Presents declaring "completion" drive me to tears.
I've made it.
Coffee time and I must shield myself from wasteful conversation.
No negativity today from yesterday about tomorrow, quiet, I'm channeling this moment.
Then watch time chimes for my last three pills.
I watch the box.
I hold them.
Then in my mouth, I caress them and swallow.
One more shot tonight, the final.
But for me, the end has already begun, brilliant, beautiful, new.

Thursday, March 01, 2007

The first goodbye

Thursday evening, going to bed, agreeing to say goodbye to the last before the last of 48 weeks.

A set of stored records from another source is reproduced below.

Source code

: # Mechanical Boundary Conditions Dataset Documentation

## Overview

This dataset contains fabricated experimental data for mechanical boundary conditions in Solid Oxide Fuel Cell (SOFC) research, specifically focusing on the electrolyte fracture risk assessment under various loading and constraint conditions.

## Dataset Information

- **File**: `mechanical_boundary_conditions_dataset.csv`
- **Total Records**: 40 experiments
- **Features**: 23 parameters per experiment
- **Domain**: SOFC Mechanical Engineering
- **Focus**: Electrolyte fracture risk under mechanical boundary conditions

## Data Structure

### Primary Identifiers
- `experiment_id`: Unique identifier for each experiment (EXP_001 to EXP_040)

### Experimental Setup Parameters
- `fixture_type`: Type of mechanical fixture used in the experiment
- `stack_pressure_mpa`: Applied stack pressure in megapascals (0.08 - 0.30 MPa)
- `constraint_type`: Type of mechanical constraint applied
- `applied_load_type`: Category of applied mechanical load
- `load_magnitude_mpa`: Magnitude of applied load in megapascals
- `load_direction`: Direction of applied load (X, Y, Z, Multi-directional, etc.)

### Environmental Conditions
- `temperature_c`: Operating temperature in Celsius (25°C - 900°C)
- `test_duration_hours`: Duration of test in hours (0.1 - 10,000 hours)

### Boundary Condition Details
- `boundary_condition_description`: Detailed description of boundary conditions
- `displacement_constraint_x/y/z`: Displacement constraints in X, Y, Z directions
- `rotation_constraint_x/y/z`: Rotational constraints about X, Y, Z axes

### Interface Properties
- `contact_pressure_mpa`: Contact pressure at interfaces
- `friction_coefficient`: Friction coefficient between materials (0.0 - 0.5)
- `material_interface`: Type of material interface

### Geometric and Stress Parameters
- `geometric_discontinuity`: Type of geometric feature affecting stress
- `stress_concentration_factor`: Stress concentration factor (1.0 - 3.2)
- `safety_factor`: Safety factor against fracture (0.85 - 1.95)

Tomorrow will be the final.

I am here.

The end,

from the beginning,

is here.

Patience

But of course this is hard,
I'm a lioness on fire,
To be still and grounded,
When so full of desire.

Wanting to sprint it,
Race the last course,
Break from the pack,
Leap with full force.

Of course this is hard,
Such movement's still pain,
Held back by limitations,
Speed never gained.

Must allow myself patience,
Direct strength free of sorrow,
The end will come sooner,
If I float through tomorrow.

Wednesday, February 28, 2007

Resting spot

By mid morning I was on the back porch assuming the fetal position.... Damn! I'm just so close. I want to be done. I want to be better, to taste it, so bad, that the excitement carries me away, zip zan, I got plans! Just enough lift for me to forget, for just a moment, to deny the warning bells, faint and familiar. Mentally I fought and argued, but, but, but I want... WANT, the Ego resisting reality... futile, so futile. So down I went and cried and cried and cried and cried (for the last time?). "Just take it easy" soothed my hubby, "Soon enough you will be all better." But, but, but not today...

The concept was tested again, later in the day. This time I passed.

Down on the flood plain,
Where the creek meets the river,
I allowed myself the desire to wander,
And accepted my resting spot.

Tuesday, February 27, 2007

None to follow

I shake my pillbox in the light,
3 more days, how is this right,
Few little blocks left still to swallow,
15 there, none to follow.

One for the road

It's 4am now... Since 3, I've been waiting for the vicodine to save me. Now I'm up making tea, trying not to cry, reminding myself to breathe, just take it, there is no more you can do, I know. I pause, to push my eyes, if I could just reach in far enough, pull the pain out... maybe this will be the last, after the meds are gone, they will leave... one last treatment induced hormonal headache for the road.... cheers...

Monday, February 26, 2007

Graduation

Four days left and I'm pretty much ready. Still got to finish the doll (the Ample Hep C felt doll I'm making for the ceremony), but it's already started. All the other pieces have been decided upon and collected. It's just a little "graduation" thing. Just me, my symbolic objects, and the setting sun. My plan is to head out Saturday, my first full day off meds, late afternoon, to the charred oak. I'm hoping I'll feel good enough to make it on my own, but if not, I've got back-up. I'll light a fire, set myself up, and watch the full moon rise. After that I may take a nap in the sand. It's going to be great no matter what. This has all been great no matter what. All worth it. Really.